Königstein (hhf) – Es ist eigentlich eine sehr österliche Geschichte, die Geburt der Kleingartenanlage „Am stillen Hain“ steht nämlich in direktem Zusammenhang mit Ende des vorherigen Schreber-Areals. Das befand sich ausgerechnet auch noch oberhalb des Friedhofs an der Limburger Straße und musste sterben, weil eine Erweiterung des Gottesackers anstand.
Auch war die direkte Nachbarschaft nicht immer eine glückliche, es konnte schon einmal vorkommen, dass fröhliche Grillparty und Beerdigungszug sich begegneten – vielleicht kam deswegen der abgelegene Streifen Streuobstwiese zwischen Burgberg und Bahnlinie als neues Domizil ins Gespräch. In jedem Fall sah sich die Stadtverwaltung in der Pflicht, den Pächtern ihrer Gartenparzellen eine Umsiedlungsmöglichkeit zu bieten. Diese, bis dahin einzelne Geschäftspartner des Liegenschaftsamtes, sollten dafür allerdings einen Verein als größeren Ansprechpartner gründen, was sie auch umgehend taten.
Nach einigen formlosen Vorbesprechungen trafen sich am 25. April 1974 rund 25 Interessenten zur offiziellen Gründungsversammlung, darunter auch „KöWo“-Gründer Rudi Pratsch, der die damalige Geschäftsstelle in der Gerichtsstraße als Versammlungsraum zur Verfügung stellte. Keinen geringen Anteil am Geschehen hatte auch Wolfgang Bock, der als Stadtverordneter einige Wege geebnet hatte und „erster Erster Vorsitzender“ wurde. Gemeinsam mit Detlef Bock, Adolf Hess und Otto Colloseus zählt er 40 Jahre später zu den letzten noch aktiven Gründungsmitgliedern, einige andere „Gründerväter“ gehören dem Verein noch als passive Mitglieder an.

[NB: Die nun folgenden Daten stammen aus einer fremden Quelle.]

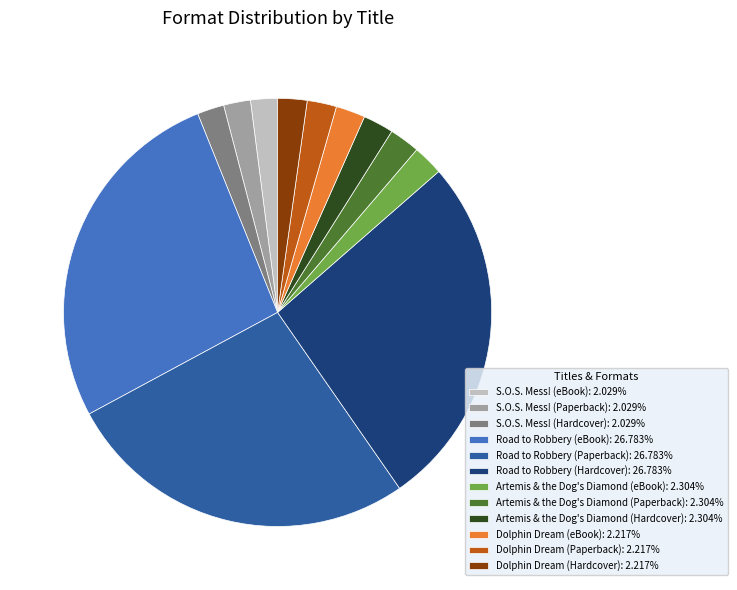

Approximately how many times larger is the value at Road to Robbery (Hardcover): 26.783% compared to Dolphin Dream (eBook): 2.217%?

12.1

Die Definition von „Gründungsmitglied“ ist allerdings etwas schwierig, denn die Unterschriften auf der Versammlungsliste sind das Eine, der Arbeitseinsatz auf dem frisch gerodeten Vereinsgelände das Andere, weshalb der Begriff etwas verwaschen gehandhabt wird. So ist zum Beispiel Urgestein Musa Dere noch im Jahr 1974 Vereinsmitglied geworden, aber eben einige Wochen nach der Gründung, daher fehlt sein Name auf dem Dokument.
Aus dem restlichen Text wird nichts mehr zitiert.